Audio, ‘haptics’ tech could improve smart dashboards
Two unexpected benefits of Corning® Gorilla® Glass could someday help improve your car’s sound system while making it easier for you to find controls on a smooth dashboard touchscreen without looking at it.
It’s all part of some new Gorilla Glass applications that researchers at the Corning West Tehnology Center are exploring.
And while it’s still in the early stages, says Tim Orsley of the center’s business development team, designers and others in the auto interior supply chain are increasingly intrigued by the potential of this new Gorilla Glass double-play.
Gorilla Glass speakers
Prototypes of Gorilla Glass audio speakers have been in the works for several years, even making a modest showing at the Consumer Electronics Show in 2012. Because the glass is both thin and strong, it makes an ideal material for a distributed mode loudspeaker, or DML.

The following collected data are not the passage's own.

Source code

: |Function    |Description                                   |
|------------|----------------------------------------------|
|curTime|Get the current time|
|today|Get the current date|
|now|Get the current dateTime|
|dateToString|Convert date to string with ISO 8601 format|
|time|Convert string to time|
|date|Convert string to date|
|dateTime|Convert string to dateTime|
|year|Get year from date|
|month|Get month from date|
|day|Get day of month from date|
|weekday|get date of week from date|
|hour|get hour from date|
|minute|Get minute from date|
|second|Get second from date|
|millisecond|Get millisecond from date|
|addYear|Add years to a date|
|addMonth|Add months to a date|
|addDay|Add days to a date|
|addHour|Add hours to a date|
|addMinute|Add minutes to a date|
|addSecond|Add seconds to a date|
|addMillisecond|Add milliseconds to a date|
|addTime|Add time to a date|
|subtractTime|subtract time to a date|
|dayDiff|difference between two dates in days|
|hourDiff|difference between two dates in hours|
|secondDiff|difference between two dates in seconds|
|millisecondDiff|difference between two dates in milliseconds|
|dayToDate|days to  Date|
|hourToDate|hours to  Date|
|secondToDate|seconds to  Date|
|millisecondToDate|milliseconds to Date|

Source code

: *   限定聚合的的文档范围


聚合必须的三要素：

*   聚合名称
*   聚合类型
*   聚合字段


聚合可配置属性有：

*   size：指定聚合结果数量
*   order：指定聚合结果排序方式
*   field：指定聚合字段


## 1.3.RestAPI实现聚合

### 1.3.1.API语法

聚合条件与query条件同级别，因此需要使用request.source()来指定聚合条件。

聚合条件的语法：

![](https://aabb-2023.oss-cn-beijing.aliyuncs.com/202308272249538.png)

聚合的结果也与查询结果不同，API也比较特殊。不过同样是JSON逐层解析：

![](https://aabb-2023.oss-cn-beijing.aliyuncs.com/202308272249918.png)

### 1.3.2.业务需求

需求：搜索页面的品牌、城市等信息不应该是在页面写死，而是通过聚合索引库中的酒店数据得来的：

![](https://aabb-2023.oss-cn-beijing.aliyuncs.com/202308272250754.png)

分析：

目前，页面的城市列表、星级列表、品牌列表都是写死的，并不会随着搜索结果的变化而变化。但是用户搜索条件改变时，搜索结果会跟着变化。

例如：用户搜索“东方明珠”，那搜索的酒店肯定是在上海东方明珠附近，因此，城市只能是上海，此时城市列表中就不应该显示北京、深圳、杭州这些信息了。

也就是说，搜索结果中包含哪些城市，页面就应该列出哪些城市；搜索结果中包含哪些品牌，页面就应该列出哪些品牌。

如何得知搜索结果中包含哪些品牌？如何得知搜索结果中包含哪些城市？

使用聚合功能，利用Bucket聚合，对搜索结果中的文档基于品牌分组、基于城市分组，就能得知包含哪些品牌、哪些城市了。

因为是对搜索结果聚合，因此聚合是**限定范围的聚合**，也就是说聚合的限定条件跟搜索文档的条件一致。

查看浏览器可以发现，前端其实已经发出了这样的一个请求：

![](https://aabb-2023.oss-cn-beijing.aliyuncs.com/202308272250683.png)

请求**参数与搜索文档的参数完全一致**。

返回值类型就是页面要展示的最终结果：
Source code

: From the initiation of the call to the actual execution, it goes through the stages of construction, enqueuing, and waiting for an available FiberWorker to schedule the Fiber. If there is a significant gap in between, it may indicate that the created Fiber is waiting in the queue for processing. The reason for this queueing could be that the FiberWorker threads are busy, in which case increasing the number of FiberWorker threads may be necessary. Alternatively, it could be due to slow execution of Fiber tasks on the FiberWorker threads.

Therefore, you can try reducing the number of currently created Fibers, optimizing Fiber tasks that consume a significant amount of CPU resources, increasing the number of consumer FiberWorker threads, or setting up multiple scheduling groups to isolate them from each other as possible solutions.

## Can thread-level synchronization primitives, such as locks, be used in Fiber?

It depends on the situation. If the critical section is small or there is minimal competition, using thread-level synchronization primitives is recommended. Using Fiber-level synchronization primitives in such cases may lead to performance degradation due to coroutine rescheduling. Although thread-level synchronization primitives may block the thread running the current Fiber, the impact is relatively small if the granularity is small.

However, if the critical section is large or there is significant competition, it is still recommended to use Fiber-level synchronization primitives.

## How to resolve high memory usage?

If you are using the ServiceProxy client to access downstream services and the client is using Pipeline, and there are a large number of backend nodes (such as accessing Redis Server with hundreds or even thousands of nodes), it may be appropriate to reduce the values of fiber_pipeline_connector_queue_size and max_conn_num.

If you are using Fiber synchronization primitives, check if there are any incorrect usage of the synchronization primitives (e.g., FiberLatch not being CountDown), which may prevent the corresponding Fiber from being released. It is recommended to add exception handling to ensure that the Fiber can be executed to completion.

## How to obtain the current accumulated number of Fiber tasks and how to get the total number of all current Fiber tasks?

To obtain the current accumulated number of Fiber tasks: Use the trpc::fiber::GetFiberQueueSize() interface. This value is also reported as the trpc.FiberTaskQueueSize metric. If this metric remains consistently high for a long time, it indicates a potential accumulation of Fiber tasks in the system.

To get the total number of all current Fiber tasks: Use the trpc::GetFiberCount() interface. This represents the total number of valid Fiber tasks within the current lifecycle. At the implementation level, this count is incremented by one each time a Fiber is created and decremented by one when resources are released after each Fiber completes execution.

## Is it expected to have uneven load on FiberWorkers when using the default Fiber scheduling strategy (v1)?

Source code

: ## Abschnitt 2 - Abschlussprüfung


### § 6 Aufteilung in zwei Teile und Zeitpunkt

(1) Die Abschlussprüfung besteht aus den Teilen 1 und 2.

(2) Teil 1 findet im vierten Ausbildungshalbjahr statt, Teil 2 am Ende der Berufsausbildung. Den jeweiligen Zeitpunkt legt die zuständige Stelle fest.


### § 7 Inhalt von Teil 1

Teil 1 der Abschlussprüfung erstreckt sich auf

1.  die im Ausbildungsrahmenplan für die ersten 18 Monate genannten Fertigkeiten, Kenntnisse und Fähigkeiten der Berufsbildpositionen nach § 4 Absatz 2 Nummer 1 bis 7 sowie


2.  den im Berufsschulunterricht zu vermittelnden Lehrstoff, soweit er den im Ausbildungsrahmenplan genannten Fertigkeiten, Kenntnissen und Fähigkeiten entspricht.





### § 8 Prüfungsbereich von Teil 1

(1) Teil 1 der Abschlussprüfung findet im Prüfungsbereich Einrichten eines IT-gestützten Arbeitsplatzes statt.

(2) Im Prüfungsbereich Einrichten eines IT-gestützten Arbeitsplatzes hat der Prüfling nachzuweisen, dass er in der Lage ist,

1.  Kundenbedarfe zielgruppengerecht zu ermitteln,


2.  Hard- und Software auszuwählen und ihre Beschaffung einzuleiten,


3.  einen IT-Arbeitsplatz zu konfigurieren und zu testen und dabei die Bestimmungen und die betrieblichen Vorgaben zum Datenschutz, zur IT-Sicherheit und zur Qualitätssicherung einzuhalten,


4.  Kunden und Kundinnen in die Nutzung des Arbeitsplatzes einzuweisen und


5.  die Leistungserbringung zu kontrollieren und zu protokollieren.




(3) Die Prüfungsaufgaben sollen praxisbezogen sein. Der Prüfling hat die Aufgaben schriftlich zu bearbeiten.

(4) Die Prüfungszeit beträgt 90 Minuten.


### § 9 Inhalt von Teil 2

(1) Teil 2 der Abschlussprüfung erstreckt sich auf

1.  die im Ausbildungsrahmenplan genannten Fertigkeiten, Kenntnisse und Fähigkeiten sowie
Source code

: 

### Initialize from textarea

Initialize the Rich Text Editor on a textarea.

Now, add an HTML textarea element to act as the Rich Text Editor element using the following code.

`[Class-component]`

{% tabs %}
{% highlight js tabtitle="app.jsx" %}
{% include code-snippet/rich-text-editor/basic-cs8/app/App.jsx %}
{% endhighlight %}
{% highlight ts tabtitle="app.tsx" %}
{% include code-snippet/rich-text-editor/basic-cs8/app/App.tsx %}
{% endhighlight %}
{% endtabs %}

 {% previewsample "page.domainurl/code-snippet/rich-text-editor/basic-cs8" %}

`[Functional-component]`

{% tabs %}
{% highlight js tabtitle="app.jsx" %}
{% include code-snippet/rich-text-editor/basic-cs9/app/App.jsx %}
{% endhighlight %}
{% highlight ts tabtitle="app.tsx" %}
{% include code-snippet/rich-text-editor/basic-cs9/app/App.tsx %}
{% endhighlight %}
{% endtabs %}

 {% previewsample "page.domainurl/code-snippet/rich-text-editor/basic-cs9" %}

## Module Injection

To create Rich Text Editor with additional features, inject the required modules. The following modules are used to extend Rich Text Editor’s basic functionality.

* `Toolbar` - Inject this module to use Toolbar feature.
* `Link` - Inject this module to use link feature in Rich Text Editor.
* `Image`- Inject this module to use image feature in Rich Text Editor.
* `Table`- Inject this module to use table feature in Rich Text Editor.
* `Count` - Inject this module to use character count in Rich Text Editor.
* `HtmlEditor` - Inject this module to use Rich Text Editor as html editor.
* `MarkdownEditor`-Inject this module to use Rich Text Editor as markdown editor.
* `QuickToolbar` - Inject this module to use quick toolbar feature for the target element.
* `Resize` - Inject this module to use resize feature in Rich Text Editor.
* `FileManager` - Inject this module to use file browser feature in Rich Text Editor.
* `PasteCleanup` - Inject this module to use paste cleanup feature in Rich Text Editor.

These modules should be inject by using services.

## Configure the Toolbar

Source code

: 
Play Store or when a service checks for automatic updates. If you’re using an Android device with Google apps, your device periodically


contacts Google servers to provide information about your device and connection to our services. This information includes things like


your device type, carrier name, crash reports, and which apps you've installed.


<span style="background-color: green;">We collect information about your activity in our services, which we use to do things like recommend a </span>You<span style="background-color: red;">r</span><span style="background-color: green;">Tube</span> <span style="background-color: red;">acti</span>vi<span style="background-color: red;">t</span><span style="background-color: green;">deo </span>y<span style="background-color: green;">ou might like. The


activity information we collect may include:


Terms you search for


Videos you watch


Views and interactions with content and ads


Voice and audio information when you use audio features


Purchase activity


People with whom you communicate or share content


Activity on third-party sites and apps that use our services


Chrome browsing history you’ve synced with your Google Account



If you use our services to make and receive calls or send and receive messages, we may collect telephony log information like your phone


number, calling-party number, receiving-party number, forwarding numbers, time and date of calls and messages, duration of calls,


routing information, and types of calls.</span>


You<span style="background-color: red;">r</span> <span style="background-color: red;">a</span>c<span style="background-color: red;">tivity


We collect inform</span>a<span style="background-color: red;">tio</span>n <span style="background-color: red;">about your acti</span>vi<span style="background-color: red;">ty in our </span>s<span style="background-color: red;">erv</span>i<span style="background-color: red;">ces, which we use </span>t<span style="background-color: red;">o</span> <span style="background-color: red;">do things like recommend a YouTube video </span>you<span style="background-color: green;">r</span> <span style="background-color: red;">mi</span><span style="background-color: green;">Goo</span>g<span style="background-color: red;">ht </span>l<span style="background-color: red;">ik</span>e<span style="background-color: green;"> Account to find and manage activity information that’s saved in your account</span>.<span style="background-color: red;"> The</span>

When linked to a small motor known as an exciter – which, in turn, moves the glass – the DML envelops a space in high-quality sound.
What’s more, it eliminates the need for the perforated grills that protect traditional cone-style auto speakers. And that, in turn, opens up more space on a dashboard-turned-touchscreen.
Using vibration for touch sensation
Audio technology alone hasn’t been enough to motivate designers to quickly incorporate interior auto touchscreens, Orsley said. But advancements in another technology – haptics, based on the science of touch – is sparking additional interest in the potential of Gorilla Glass for auto interiors.
With haptics, a touchscreen user can apply light pressure to one area of the cover glass and feel a touch sensation – like small grooves, bumps, or other textures – that differentiates it from other areas, even while the screen remains perfectly smooth.
The feeling of texture, created by tuned vibrations, can correspond to climate controls, audio volume, or other functions traditionally controlled with knobs or buttons. And a more forceful touch can activate the control.
“The idea is that you’ll be able to orient yourself to the display and easily find the button you want – with various levels of touch pressure – without distracting from driving,” said Orsley. “And because Gorilla Glass is so thin, it allows more sound to be generated from a given level of electrical power.”
The double play
So how are haptics advancements spurring some new momentum for Gorilla Glass speakers?
Both technologies depend on exciters as a source of energy waves.
“With these motors that excite the glass and give it the haptic feel, it’s really just a short additional step to make it into a great speaker, too,” said Orsley. “Conversely, if you’re using a glass that’s advantaged in audio, it’s like getting haptics as a bonus.”
“Automakers are very interested in Gorilla Glass for auto interior display cover glass applications,” he added. This new capability adds innovative functionality to the discussion, and may well drive some new business opportunities in this space.”